=== Data shown ===
────────────────────

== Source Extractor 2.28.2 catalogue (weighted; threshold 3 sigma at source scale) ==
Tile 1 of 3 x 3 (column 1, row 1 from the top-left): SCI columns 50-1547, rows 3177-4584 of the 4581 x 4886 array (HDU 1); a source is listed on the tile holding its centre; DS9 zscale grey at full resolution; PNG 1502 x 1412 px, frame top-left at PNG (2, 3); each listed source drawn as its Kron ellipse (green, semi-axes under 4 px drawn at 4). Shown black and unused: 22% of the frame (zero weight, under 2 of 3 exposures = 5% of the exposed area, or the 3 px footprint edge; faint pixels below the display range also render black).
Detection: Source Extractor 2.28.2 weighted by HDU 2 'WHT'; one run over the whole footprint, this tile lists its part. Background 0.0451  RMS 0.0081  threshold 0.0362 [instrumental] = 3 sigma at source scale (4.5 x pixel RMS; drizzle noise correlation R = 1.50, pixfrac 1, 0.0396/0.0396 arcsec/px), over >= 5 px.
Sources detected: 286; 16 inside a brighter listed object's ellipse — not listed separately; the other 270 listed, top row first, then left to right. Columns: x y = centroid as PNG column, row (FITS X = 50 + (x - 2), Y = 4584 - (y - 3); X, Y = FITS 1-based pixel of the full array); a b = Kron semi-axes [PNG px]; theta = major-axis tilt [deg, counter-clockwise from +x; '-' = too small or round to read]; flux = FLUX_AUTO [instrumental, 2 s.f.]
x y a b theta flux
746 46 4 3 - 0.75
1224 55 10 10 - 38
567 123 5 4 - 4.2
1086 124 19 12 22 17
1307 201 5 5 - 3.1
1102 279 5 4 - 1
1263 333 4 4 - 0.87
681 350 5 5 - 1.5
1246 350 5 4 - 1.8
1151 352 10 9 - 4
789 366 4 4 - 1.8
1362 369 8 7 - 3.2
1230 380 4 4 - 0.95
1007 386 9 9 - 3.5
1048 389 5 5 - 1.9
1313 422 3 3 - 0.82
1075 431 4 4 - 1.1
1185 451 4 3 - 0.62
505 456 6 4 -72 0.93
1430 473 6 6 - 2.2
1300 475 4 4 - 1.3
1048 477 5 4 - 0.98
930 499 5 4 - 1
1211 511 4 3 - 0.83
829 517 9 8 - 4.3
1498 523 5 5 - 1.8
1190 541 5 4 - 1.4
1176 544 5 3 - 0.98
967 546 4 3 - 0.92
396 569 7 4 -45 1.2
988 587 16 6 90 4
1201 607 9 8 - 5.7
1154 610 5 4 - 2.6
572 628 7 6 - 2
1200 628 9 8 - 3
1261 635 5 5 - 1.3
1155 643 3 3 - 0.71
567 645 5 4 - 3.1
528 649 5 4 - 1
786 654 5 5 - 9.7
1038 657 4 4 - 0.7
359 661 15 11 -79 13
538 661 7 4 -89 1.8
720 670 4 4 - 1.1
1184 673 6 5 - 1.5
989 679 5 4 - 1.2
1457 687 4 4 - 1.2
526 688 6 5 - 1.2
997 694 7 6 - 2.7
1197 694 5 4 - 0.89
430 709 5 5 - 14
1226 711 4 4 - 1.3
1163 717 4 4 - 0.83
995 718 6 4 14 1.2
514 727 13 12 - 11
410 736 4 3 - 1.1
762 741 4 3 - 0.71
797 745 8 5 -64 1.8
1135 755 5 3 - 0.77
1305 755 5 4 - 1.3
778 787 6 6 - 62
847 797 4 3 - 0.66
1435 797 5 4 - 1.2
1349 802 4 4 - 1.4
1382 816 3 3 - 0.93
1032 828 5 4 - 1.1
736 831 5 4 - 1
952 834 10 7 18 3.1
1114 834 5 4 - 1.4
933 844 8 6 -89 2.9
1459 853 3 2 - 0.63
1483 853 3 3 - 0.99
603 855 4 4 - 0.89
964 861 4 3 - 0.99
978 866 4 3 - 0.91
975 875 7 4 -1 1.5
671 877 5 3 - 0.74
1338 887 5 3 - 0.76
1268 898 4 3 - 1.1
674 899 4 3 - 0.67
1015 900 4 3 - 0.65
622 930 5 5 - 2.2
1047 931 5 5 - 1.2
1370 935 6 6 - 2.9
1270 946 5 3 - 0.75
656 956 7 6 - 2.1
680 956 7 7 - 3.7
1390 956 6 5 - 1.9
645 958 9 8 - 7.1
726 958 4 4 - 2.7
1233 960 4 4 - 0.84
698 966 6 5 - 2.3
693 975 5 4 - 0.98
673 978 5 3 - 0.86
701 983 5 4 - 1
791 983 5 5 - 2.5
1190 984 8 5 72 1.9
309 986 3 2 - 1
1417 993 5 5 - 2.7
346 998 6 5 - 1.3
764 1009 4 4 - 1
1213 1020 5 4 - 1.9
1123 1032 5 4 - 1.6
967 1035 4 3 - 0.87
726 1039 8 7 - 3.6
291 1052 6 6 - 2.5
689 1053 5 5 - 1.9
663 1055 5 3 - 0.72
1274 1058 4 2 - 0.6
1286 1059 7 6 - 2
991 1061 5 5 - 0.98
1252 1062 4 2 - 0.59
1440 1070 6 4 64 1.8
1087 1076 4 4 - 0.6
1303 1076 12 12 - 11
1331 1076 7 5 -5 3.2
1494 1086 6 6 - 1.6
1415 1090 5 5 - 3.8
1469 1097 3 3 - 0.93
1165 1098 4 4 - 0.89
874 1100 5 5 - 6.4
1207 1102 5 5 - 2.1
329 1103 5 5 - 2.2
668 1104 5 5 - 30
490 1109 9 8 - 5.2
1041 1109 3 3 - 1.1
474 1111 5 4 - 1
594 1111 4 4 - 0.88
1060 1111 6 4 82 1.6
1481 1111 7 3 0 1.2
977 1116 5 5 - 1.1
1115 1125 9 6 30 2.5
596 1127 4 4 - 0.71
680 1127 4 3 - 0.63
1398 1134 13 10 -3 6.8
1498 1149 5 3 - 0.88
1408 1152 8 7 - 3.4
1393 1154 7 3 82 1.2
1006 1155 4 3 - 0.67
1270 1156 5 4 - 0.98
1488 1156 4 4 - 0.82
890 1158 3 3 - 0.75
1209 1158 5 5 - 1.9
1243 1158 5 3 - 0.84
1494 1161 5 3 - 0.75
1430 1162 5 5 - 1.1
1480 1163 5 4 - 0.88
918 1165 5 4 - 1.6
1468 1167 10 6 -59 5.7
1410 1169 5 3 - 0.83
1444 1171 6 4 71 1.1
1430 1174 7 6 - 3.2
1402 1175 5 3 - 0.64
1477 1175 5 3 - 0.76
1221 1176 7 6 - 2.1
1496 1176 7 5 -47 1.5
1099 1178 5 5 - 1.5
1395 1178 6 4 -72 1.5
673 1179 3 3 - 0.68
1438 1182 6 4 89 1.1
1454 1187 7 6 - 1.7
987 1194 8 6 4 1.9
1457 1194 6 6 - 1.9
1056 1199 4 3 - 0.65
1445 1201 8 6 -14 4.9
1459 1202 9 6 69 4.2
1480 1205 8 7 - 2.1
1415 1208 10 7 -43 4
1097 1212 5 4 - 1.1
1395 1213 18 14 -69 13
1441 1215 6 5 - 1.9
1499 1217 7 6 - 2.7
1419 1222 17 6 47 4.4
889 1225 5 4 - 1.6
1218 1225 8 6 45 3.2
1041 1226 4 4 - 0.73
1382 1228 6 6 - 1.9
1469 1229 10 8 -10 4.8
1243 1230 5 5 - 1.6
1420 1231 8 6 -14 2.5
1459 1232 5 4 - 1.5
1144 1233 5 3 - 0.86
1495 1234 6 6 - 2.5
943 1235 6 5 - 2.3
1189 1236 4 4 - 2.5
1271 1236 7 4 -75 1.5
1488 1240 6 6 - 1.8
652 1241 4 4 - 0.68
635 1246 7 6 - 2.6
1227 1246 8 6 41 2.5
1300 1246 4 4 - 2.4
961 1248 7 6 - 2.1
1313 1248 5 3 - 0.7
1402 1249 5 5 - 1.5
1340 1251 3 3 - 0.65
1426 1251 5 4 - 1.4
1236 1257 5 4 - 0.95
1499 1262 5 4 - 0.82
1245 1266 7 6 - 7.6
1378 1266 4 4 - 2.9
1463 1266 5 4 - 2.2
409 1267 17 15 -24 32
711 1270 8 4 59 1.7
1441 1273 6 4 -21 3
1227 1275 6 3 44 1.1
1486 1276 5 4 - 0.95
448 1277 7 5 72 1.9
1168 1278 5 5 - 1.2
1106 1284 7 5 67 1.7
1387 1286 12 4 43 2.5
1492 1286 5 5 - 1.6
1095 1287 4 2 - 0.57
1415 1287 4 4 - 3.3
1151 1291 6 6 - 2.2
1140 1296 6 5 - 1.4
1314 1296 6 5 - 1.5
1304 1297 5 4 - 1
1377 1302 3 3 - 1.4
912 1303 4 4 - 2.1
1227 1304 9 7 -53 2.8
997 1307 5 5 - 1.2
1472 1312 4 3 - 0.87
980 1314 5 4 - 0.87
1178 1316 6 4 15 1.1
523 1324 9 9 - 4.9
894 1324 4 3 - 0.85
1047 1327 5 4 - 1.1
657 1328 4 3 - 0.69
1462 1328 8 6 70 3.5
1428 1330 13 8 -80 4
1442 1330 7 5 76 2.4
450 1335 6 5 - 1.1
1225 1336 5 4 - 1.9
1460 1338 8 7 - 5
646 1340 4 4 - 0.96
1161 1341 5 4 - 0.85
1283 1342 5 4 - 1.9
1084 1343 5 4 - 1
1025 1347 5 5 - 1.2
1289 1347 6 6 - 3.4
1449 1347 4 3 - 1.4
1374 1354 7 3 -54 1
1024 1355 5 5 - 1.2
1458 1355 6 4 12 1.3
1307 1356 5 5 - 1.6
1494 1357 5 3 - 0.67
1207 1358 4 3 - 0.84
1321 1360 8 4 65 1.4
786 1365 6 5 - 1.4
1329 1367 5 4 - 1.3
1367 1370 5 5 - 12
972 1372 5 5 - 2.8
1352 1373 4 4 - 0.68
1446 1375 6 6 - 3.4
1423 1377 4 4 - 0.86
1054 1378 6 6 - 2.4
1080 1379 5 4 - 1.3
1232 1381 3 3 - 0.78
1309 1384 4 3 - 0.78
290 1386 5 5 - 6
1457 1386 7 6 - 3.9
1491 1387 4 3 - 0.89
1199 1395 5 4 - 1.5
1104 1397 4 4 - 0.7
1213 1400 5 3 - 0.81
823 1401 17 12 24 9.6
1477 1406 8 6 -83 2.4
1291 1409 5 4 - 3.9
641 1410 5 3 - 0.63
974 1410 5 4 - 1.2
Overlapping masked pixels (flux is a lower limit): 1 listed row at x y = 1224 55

────────────────────

=== Your instructions ===
Copy the listing above word for word, from its first line through the line that contains "567 123 5 4 - 4.2", including both of those lines.

=== Complete answer ===
== Source Extractor 2.28.2 catalogue (weighted; threshold 3 sigma at source scale) ==
Tile 1 of 3 x 3 (column 1, row 1 from the top-left): SCI columns 50-1547, rows 3177-4584 of the 4581 x 4886 array (HDU 1); a source is listed on the tile holding its centre; DS9 zscale grey at full resolution; PNG 1502 x 1412 px, frame top-left at PNG (2, 3); each listed source drawn as its Kron ellipse (green, semi-axes under 4 px drawn at 4). Shown black and unused: 22% of the frame (zero weight, under 2 of 3 exposures = 5% of the exposed area, or the 3 px footprint edge; faint pixels below the display range also render black).
Detection: Source Extractor 2.28.2 weighted by HDU 2 'WHT'; one run over the whole footprint, this tile lists its part. Background 0.0451  RMS 0.0081  threshold 0.0362 [instrumental] = 3 sigma at source scale (4.5 x pixel RMS; drizzle noise correlation R = 1.50, pixfrac 1, 0.0396/0.0396 arcsec/px), over >= 5 px.
Sources detected: 286; 16 inside a brighter listed object's ellipse — not listed separately; the other 270 listed, top row first, then left to right. Columns: x y = centroid as PNG column, row (FITS X = 50 + (x - 2), Y = 4584 - (y - 3); X, Y = FITS 1-based pixel of the full array); a b = Kron semi-axes [PNG px]; theta = major-axis tilt [deg, counter-clockwise from +x; '-' = too small or round to read]; flux = FLUX_AUTO [instrumental, 2 s.f.]
x y a b theta flux
746 46 4 3 - 0.75
1224 55 10 10 - 38
567 123 5 4 - 4.2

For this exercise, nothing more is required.